§ **Texte à lire**:
▼▼▼

Même dans des domaines complexes comme la génétique ou les sciences du climat, les chercheurs avancent en construisant des modèles toujours plus précis. L’idée que la science pourrait répondre à toutes les questions repose donc sur une confiance dans l’ordre rationnel du monde et dans la puissance de l’intelligence humaine.

Une limite non du savoir, mais de nos capacités

Cependant, cette prétention se heurte à des difficultés croissantes. Le réel n’est pas toujours accessible de manière simple, linéaire, ou directe. Plus un système est complexe — qu’il s’agisse d’un organisme vivant, d’un écosystème, ou d’une société humaine — plus les causes sont multiples, les interactions nombreuses, et les effets imprévisibles.

Le principe d’incertitude formulé par Heisenberg illustre cette limite dans le champ de la physique quantique : il est impossible de connaître simultanément avec une précision absolue certaines grandeurs, comme la position et la vitesse d’une particule. Cela ne signifie pas que ces phénomènes échappent à toute connaissance, mais que les instruments de mesure influencent ce qu’ils mesurent. Ce n’est donc pas une ignorance irrationnelle, mais une limite quantifiée et intégrée au cadre même de la science.

De manière plus générale, la théorie de la complexité développée par Edgar Morin (La Méthode, La tête bien faite) rappelle que de nombreux systèmes sont non réductibles à une somme de parties, et que les interactions produisent des effets qu’on ne peut pas toujours prévoir. Les causes peuvent être diffuses, enchevêtrées, et parfois contradictoires. La science ne peut pas toujours isoler les facteurs d’un phénomène de manière absolue, sans que cela remette en cause sa valeur explicative.

Ces limites sont liées, non à la rationalité en elle-même, mais à la condition humaine : notre esprit est fini, nos outils sont limités, et notre langage ne peut saisir que des aspects du réel. La science ne cesse d’avancer, mais elle reste toujours inachevée, car le monde, et notre rapport à lui, changent sans cesse.

L’ignorance n’est pas l’irrationnel

Admettre que la science ne peut pas tout expliquer ne revient pas à abandonner la raison. Il faut distinguer ce que la science ne peut pas encore expliquer, ce qu’elle ne pourra peut-être jamais expliquer, et ce qui ne relève pas d’elle.

▲▲▲

§ **Données**:

▼▼▼

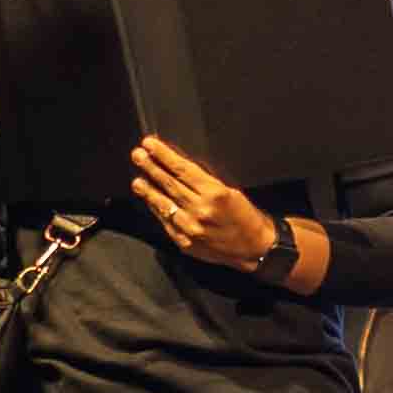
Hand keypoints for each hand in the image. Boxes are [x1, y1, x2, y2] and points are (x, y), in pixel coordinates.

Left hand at [126, 135, 292, 274]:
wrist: (255, 247)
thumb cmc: (246, 216)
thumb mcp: (231, 192)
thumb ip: (205, 183)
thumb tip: (178, 169)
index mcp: (215, 193)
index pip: (182, 170)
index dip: (163, 156)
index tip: (150, 144)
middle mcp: (200, 210)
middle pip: (170, 184)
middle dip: (151, 168)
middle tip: (137, 155)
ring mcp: (190, 228)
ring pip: (164, 204)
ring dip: (148, 190)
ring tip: (137, 180)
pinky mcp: (185, 243)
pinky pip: (166, 223)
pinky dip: (157, 210)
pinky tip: (150, 200)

▲▲▲

§ **Actions à mener**:
1 > D'après le texte sur les limites de la science, à quoi ces limites sont-elles liées, et à quoi ne le sont-elles pas ?
2 > Poursuivez le texte sur les limites de la science après sa dernière phrase.

§ **Réponses aux consignes**:
1 > Elles sont liées à la condition humaine, et non à la rationalité en elle-même.

2 >
Il existe des domaines dans lesquels la science n’a pas vocation à trancher : l’art, la morale, la spiritualité, par exemple. Elle peut décrire les effets physiologiques d’une émotion, mais elle ne définit pas la valeur esthétique d’une œuvre. Elle peut analyser les conséquences d’un choix moral, mais pas en déterminer la légitimité. Il ne s’agit pas d’un rejet de la rationalité, mais de la reconnaissance de formes de pensée non réductibles à la seule causalité expérimentale.

Reconnaître cela, c’est faire preuve d’une rationalité lucide et critique. C’est refuser de confondre savoir et omniscience. C’est accepter qu’il y ait des questions ouvertes, des mystères persistants, non parce que le monde serait absurde, mais parce que nous ne sommes pas capables d’en saisir tous les aspects à un moment donné.

Conclusion

La science repose sur l’idée que tout peut être expliqué rationnellement, en vertu de l’ordre intelligible du monde. Mais les limites de notre intelligence, la complexité du réel et les conditions mêmes de la recherche empêchent que cette prétention soit entièrement réalisée. Cela ne signifie pas que la science échoue, mais qu’elle progresse dans une quête toujours inachevée.

La science n’a peut-être pas réponse à tout, mais elle éclaire de plus en plus de choses avec rigueur, humilité et persévérance. Ce n’est pas une faiblesse, mais une force : elle sait dire ce qu’elle ignore, et pourquoi elle l’ignore. Et cela, déjà, est une forme haute de rationalité.